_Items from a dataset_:
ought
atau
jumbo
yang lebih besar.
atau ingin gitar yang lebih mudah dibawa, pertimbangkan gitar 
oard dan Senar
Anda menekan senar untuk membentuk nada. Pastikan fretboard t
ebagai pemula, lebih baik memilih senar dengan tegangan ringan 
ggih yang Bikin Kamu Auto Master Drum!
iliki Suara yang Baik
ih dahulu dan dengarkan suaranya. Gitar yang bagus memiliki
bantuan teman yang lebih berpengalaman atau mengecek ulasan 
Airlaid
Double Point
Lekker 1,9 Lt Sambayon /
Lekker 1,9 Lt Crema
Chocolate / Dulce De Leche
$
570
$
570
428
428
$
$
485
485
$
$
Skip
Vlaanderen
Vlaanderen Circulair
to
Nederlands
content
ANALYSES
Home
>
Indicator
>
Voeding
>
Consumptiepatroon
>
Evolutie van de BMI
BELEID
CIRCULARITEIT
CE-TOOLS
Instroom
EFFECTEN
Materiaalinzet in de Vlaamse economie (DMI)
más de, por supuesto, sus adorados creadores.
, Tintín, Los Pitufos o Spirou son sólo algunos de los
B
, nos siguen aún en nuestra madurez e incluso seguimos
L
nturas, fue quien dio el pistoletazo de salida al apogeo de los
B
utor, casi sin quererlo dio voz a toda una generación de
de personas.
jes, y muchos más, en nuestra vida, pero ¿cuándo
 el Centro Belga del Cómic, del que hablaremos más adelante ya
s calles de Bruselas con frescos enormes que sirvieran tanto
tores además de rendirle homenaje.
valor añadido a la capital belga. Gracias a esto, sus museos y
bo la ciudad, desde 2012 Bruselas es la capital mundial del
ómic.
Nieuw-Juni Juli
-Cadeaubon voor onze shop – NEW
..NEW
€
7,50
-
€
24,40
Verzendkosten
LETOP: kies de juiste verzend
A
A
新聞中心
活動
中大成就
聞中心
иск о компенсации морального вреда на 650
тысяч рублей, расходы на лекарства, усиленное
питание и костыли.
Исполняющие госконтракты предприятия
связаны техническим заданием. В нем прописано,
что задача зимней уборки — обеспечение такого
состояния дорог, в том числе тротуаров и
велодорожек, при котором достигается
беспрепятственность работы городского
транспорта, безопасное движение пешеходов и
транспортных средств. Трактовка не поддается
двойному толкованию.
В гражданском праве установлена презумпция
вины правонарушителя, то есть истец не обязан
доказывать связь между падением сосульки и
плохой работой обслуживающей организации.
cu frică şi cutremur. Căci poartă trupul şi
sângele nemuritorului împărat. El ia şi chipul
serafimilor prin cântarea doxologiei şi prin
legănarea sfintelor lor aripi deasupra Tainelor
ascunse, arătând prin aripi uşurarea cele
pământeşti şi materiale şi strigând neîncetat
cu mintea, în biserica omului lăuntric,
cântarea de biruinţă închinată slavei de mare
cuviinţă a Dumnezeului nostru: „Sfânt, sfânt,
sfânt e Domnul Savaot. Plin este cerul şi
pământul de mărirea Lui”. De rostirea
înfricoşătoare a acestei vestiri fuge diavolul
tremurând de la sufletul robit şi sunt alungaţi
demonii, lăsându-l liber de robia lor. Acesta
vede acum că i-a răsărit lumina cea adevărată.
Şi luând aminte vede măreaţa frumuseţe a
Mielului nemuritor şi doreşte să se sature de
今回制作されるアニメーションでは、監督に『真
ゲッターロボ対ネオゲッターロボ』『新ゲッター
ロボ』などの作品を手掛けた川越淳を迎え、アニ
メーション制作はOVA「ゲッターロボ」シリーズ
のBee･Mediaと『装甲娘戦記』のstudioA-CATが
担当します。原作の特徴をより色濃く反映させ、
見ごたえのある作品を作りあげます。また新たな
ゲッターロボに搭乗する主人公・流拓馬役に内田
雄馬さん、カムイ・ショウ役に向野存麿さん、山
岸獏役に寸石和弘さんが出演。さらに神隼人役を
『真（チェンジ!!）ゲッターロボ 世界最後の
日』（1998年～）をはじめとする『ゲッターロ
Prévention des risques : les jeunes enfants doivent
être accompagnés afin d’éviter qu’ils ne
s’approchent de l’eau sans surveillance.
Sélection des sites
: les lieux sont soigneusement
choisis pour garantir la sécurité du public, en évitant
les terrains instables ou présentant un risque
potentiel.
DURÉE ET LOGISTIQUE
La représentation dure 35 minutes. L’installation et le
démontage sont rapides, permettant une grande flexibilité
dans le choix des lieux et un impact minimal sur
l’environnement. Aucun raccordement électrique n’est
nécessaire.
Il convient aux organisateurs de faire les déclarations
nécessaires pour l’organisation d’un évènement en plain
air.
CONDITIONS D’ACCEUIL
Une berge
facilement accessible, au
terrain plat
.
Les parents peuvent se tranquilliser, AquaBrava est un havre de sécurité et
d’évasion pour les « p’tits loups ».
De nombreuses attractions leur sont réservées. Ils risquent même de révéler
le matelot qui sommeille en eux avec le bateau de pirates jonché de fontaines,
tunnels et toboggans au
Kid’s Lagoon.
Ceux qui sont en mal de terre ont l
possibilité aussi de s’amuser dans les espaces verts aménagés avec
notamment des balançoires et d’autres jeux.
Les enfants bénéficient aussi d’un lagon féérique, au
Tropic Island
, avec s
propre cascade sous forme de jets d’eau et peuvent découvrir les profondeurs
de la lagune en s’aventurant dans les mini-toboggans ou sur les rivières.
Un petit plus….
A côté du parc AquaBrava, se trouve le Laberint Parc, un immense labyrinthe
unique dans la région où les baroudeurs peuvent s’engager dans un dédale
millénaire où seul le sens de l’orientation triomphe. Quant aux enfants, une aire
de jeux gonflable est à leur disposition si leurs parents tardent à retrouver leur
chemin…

_Prompt_:
Write out every line of the records above, word for word and in the same order, without changing anything.

_Exercise output_:
ought
atau
jumbo
yang lebih besar.
atau ingin gitar yang lebih mudah dibawa, pertimbangkan gitar 
oard dan Senar
Anda menekan senar untuk membentuk nada. Pastikan fretboard t
ebagai pemula, lebih baik memilih senar dengan tegangan ringan 
ggih yang Bikin Kamu Auto Master Drum!
iliki Suara yang Baik
ih dahulu dan dengarkan suaranya. Gitar yang bagus memiliki
bantuan teman yang lebih berpengalaman atau mengecek ulasan 
Airlaid
Double Point
Lekker 1,9 Lt Sambayon /
Lekker 1,9 Lt Crema
Chocolate / Dulce De Leche
$
570
$
570
428
428
$
$
485
485
$
$
Skip
Vlaanderen
Vlaanderen Circulair
to
Nederlands
content
ANALYSES
Home
>
Indicator
>
Voeding
>
Consumptiepatroon
>
Evolutie van de BMI
BELEID
CIRCULARITEIT
CE-TOOLS
Instroom
EFFECTEN
Materiaalinzet in de Vlaamse economie (DMI)
más de, por supuesto, sus adorados creadores.
, Tintín, Los Pitufos o Spirou son sólo algunos de los
B
, nos siguen aún en nuestra madurez e incluso seguimos
L
nturas, fue quien dio el pistoletazo de salida al apogeo de los
B
utor, casi sin quererlo dio voz a toda una generación de
de personas.
jes, y muchos más, en nuestra vida, pero ¿cuándo
 el Centro Belga del Cómic, del que hablaremos más adelante ya
s calles de Bruselas con frescos enormes que sirvieran tanto
tores además de rendirle homenaje.
valor añadido a la capital belga. Gracias a esto, sus museos y
bo la ciudad, desde 2012 Bruselas es la capital mundial del
ómic.
Nieuw-Juni Juli
-Cadeaubon voor onze shop – NEW
..NEW
€
7,50
-
€
24,40
Verzendkosten
LETOP: kies de juiste verzend
A
A
新聞中心
活動
中大成就
聞中心
иск о компенсации морального вреда на 650
тысяч рублей, расходы на лекарства, усиленное
питание и костыли.
Исполняющие госконтракты предприятия
связаны техническим заданием. В нем прописано,
что задача зимней уборки — обеспечение такого
состояния дорог, в том числе тротуаров и
велодорожек, при котором достигается
беспрепятственность работы городского
транспорта, безопасное движение пешеходов и
транспортных средств. Трактовка не поддается
двойному толкованию.
В гражданском праве установлена презумпция
вины правонарушителя, то есть истец не обязан
доказывать связь между падением сосульки и
плохой работой обслуживающей организации.
cu frică şi cutremur. Căci poartă trupul şi
sângele nemuritorului împărat. El ia şi chipul
serafimilor prin cântarea doxologiei şi prin
legănarea sfintelor lor aripi deasupra Tainelor
ascunse, arătând prin aripi uşurarea cele
pământeşti şi materiale şi strigând neîncetat
cu mintea, în biserica omului lăuntric,
cântarea de biruinţă închinată slavei de mare
cuviinţă a Dumnezeului nostru: „Sfânt, sfânt,
sfânt e Domnul Savaot. Plin este cerul şi
pământul de mărirea Lui”. De rostirea
înfricoşătoare a acestei vestiri fuge diavolul
tremurând de la sufletul robit şi sunt alungaţi
demonii, lăsându-l liber de robia lor. Acesta
vede acum că i-a răsărit lumina cea adevărată.
Şi luând aminte vede măreaţa frumuseţe a
Mielului nemuritor şi doreşte să se sature de
今回制作されるアニメーションでは、監督に『真
ゲッターロボ対ネオゲッターロボ』『新ゲッター
ロボ』などの作品を手掛けた川越淳を迎え、アニ
メーション制作はOVA「ゲッターロボ」シリーズ
のBee･Mediaと『装甲娘戦記』のstudioA-CATが
担当します。原作の特徴をより色濃く反映させ、
見ごたえのある作品を作りあげます。また新たな
ゲッターロボに搭乗する主人公・流拓馬役に内田
雄馬さん、カムイ・ショウ役に向野存麿さん、山
岸獏役に寸石和弘さんが出演。さらに神隼人役を
『真（チェンジ!!）ゲッターロボ 世界最後の
日』（1998年～）をはじめとする『ゲッターロ
Prévention des risques : les jeunes enfants doivent
être accompagnés afin d’éviter qu’ils ne
s’approchent de l’eau sans surveillance.
Sélection des sites
: les lieux sont soigneusement
choisis pour garantir la sécurité du public, en évitant
les terrains instables ou présentant un risque
potentiel.
DURÉE ET LOGISTIQUE
La représentation dure 35 minutes. L’installation et le
démontage sont rapides, permettant une grande flexibilité
dans le choix des lieux et un impact minimal sur
l’environnement. Aucun raccordement électrique n’est
nécessaire.
Il convient aux organisateurs de faire les déclarations
nécessaires pour l’organisation d’un évènement en plain
air.
CONDITIONS D’ACCEUIL
Une berge
facilement accessible, au
terrain plat
.
Les parents peuvent se tranquilliser, AquaBrava est un havre de sécurité et
d’évasion pour les « p’tits loups ».
De nombreuses attractions leur sont réservées. Ils risquent même de révéler
le matelot qui sommeille en eux avec le bateau de pirates jonché de fontaines,
tunnels et toboggans au
Kid’s Lagoon.
Ceux qui sont en mal de terre ont l
possibilité aussi de s’amuser dans les espaces verts aménagés avec
notamment des balançoires et d’autres jeux.
Les enfants bénéficient aussi d’un lagon féérique, au
Tropic Island
, avec s
propre cascade sous forme de jets d’eau et peuvent découvrir les profondeurs
de la lagune en s’aventurant dans les mini-toboggans ou sur les rivières.
Un petit plus….
A côté du parc AquaBrava, se trouve le Laberint Parc, un immense labyrinthe
unique dans la région où les baroudeurs peuvent s’engager dans un dédale
millénaire où seul le sens de l’orientation triomphe. Quant aux enfants, une aire
de jeux gonflable est à leur disposition si leurs parents tardent à retrouver leur
chemin…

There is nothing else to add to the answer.